Researchers and others examining the challenges African-American women confront in earning college degrees in science, technology, engineering and math fields may want to consider new research showing that, while Black women are more likely than White women to express interest in STEM majors at the start of their college careers, Black women are less likely to actually complete STEM degrees.
In addition, Black women and men are less likely than Whites to subconsciously consider STEM fields as more masculine, according to the research, published online this week in the American Psychological Association journal Cultural Diversity and Ethnic Minority Psychology.
“One of the key things that we found was that African-American women were less likely to hold these subconscious stereotypes associating STEM fields with masculinity as compared to Whites,” said Tulane University psychology professor Laurie O’Brien, the study’s lead author.
“And I think those findings are really interesting because there’s a lot of other research, including our own, that shows stereotypes have a really big impact on people’s outcomes in different fields,” she noted.
In the article titled “Ethnic Variation in Gender-STEM Stereotypes and STEM Participation: An Intersectional Approach,” O’Brien and her co-authors present analysis of data from more than 1.7 million college freshmen surveyed in the Cooperative Institutional Research Program (CIRP) Freshman Survey between 1990 and 1999. Twenty-three percent of Black women respondents indicated that they had planned to major in STEM fields in comparison to 16 percent of White women. In contrast, 37 percent of Black men said they intended to major in STEM, compared to 34 percent of White men.

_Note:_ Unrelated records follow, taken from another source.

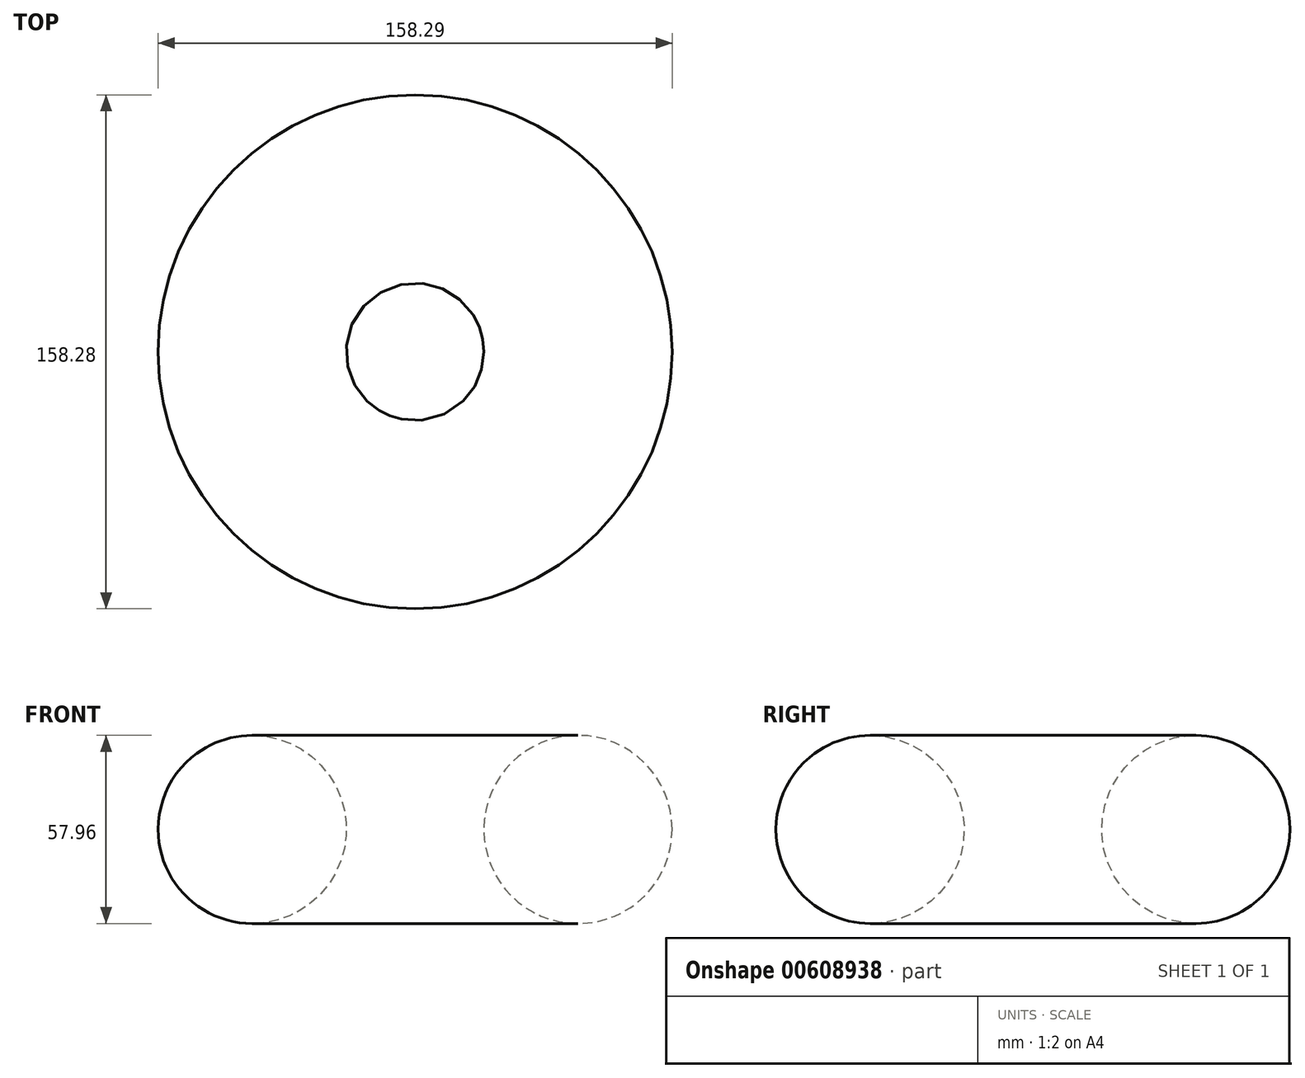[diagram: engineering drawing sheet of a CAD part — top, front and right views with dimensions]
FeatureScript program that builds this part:
annotation { "Feature Type Name" : "Feature", "Feature Type Description" : "" }
export const myFeature = defineFeature(function(context is Context, id is Id, definition is map)
    precondition{}
    {
        {
            var Q0;
            Q0=qCreatedBy(makeId("Front.planeOp"),FACE);
            var sketch = newSketch(context, id + "F0", { "sketchPlane" : qUnion([Q0])});
            skCircle(sketch, "E0", {"center": v(14.98, 31.04) * mm, "radius": 28.98 * mm});
            skSolve(sketch);
        }
        {
            var Q0;
            Q0=qCreatedBy(makeId("Front.planeOp"),FACE);
            var sketch = newSketch(context, id + "F1", { "sketchPlane" : qUnion([Q0])});
            skLineSegment(sketch, "E1", {"start": v(-35.19, 58.64) * mm, "end": v(-35.19, -25.26) * mm});
            skSolve(sketch);
        }
        {
            var Q0;
            Q0=makeQuery(id+"F0.imprint","IMPRINT",FACE,{"disambiguationData":[TD([[makeQuery(id+"F0.imprint","IMPRINT",EDGE,{"derivedFrom":sQuery(id+"F0.wireOp",EDGE,"E0")}),1.0]])]});
            var Q1;
            Q1=sQuery(id+"F1.wireOp",EDGE,"E1");
            revolve(context, id + "F2", {"entities" : qUnion([Q0]), "axis" : qUnion([Q1]), "revolveType" : RevolveType.FULL});
        }
    });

The research team paired the CIRP survey data analysis with data it collected from three recent survey studies including 1,108 students at several universities across the U.S. In one of the three studies, the research team surveyed 838 college students, including 212 Blacks at four universities—one private, predominantly White university in the South; one public, predominantly White university in the Midwest; one private, historically Black university in the South; and an ethnically diverse public university in the West.
In the team-conducted study, 38 percent of Black women had declared a major in a STEM field, compared to just 19 percent of the White women. Black women at the historically Black university were more likely to participate in STEM majors than those at the other institutions, according to the article.